Monday, September 30, 2013

The Strength of God

            Winesburg, Ohio highlights the role of religion and God throughout the novel. The most prominent example of the role of religion is in the chapter the ‘Strength of God’. This story details the role of religion and how truth are both affected and necessarily intertwined with one another. The nature of Anderson’s criticism relies on the idea of God as a monolithic entity and whether that notion of an absolute truth. Anderson uses Reverend Curtis Hartman to highlight how an individual would be affected by the omnipresence of God. Anderson also uses irony and contrast to show the effects of a Godly truth on individuals and how they can ultimately be negatively affected by society even though they retain a religious base. This is explicitly shown by Reverend Hartman’s internal struggle with Kate Swift.

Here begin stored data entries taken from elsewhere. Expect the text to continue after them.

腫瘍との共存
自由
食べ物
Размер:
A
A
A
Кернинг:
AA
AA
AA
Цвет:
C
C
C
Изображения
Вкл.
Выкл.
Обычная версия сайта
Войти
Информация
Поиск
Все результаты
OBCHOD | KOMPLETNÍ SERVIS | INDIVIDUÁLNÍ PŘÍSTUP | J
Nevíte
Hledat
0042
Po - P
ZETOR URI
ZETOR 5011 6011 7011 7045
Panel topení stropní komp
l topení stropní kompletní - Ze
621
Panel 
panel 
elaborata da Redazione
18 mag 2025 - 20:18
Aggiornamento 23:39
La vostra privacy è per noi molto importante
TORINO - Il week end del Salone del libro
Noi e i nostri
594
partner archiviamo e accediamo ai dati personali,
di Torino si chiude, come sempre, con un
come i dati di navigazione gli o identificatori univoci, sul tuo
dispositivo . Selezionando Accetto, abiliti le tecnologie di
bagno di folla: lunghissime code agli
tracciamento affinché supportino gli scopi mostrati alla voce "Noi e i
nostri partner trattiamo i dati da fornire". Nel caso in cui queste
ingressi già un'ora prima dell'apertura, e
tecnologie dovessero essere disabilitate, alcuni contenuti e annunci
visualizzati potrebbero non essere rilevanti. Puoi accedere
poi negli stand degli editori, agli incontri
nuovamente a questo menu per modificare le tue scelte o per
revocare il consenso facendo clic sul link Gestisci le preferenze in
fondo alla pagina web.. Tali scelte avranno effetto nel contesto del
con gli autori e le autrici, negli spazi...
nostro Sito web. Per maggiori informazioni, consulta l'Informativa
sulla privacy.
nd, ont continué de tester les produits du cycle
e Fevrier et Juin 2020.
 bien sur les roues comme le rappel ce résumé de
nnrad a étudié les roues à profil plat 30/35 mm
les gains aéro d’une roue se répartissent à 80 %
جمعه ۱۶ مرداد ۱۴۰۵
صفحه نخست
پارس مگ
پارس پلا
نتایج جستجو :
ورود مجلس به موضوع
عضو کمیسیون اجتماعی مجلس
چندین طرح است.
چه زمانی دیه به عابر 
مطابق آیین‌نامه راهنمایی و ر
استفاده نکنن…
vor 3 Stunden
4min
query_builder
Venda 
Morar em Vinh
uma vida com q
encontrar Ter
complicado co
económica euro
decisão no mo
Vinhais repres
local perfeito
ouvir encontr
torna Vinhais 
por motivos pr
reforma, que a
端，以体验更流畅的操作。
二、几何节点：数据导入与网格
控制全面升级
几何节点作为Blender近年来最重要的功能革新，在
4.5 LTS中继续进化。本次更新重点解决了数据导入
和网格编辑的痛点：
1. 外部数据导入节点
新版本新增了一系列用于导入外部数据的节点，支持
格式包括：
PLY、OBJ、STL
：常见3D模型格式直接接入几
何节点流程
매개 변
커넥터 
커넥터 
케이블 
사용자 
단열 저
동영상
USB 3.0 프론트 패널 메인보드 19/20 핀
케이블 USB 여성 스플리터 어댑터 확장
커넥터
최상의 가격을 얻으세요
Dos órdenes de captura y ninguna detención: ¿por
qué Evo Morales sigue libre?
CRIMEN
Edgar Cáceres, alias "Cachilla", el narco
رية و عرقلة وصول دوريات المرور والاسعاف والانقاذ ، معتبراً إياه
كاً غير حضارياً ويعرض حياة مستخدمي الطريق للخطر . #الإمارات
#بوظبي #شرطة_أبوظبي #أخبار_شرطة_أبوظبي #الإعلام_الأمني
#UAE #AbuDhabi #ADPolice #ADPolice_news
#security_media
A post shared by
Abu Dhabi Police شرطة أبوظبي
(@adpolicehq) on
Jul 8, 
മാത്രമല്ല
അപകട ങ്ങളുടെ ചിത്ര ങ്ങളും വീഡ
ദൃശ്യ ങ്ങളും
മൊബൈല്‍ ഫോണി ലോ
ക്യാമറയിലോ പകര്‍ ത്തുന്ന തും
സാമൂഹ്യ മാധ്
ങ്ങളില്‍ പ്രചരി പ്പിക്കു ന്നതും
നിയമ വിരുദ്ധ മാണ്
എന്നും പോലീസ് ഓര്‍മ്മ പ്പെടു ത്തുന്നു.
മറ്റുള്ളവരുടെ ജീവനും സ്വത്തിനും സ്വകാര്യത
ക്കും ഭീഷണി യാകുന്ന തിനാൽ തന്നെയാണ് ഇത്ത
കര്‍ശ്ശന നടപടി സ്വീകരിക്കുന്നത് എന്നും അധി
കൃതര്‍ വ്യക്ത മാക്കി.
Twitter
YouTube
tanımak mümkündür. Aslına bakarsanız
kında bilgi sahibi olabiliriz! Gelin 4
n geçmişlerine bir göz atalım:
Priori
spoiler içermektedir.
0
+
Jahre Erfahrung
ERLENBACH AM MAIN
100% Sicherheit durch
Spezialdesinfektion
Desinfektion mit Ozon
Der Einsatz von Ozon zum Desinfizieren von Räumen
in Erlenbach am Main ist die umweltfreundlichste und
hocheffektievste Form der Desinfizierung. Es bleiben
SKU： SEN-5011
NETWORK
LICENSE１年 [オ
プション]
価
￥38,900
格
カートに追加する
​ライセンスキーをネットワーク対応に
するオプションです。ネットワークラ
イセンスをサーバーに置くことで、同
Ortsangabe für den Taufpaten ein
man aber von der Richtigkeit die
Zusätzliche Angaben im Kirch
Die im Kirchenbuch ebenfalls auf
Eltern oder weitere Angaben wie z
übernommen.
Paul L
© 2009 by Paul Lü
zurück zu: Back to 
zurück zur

            Anderson creates a binary and interesting dichotomy between the religious and non-religious nature of human culture. In the begging of the chapter, when describing the ultra-religious Reverend Hartman, Anderson describes him as “He was forty years old, and by his nature very silent and reticent. To preach, standing in the pulpit before the people, was always a hardship for him and from Wednesday morning until Saturday evening he thought of nothing but the two sermons that must be preached on Sunday” (Anderson, 110). Anderson creates this binary as a mutually exclusive system in which  here must necessarily be a trade-off between religion and non-religion. First Anderson claims “In reality he was much in earnest and sometimes suffered prolonged periods of remorse because he could not go crying the word of God in the highways and byways of the town” (Anderson, 113) This depiction of Reverend Hartman as entirely religious creates a stark contrast to the description given later in the novel. The description that is eventually given contradicts the idea created in the beginning. This shift is to a corrupted view of religion and a focus on unholy activities such as peeping on Kate swift. The negative affects are shown when Reverend Hartman eventually smashes a window but surprisingly remains somewhat resolved, Anderson writes, “ Reverend Curtis Hartman turned and ran out of the office. At the door he stopped, and after looking up and down the deserted street, turned again to George Willard. “I am delivered. Have no fear.” He held up a bleeding fist for the young man to see. “I smashed the glass of the window,” he cried. “Now it will have to be wholly replaced. The strength of God was in me and I broke it with my fist” (Anderson, 115). The resolve that Hartman has shows how the idea of God as a monolithic truth has finally been broken down and Hartman has embraced the idea of other possibilities surrounding religion. Specifically, his smashing of the glass shows that he has metaphorically smashed the idol on his inside. This idol held God on a pedestal and created an internal hierarchy where God and religion were absolute truths. This plays into the notion of grotesqueness and maintaining truth that is unflinching. In this sense, Reverend Hartman is one of the few characters to break the mold and embrace a new ideology and idea of truth.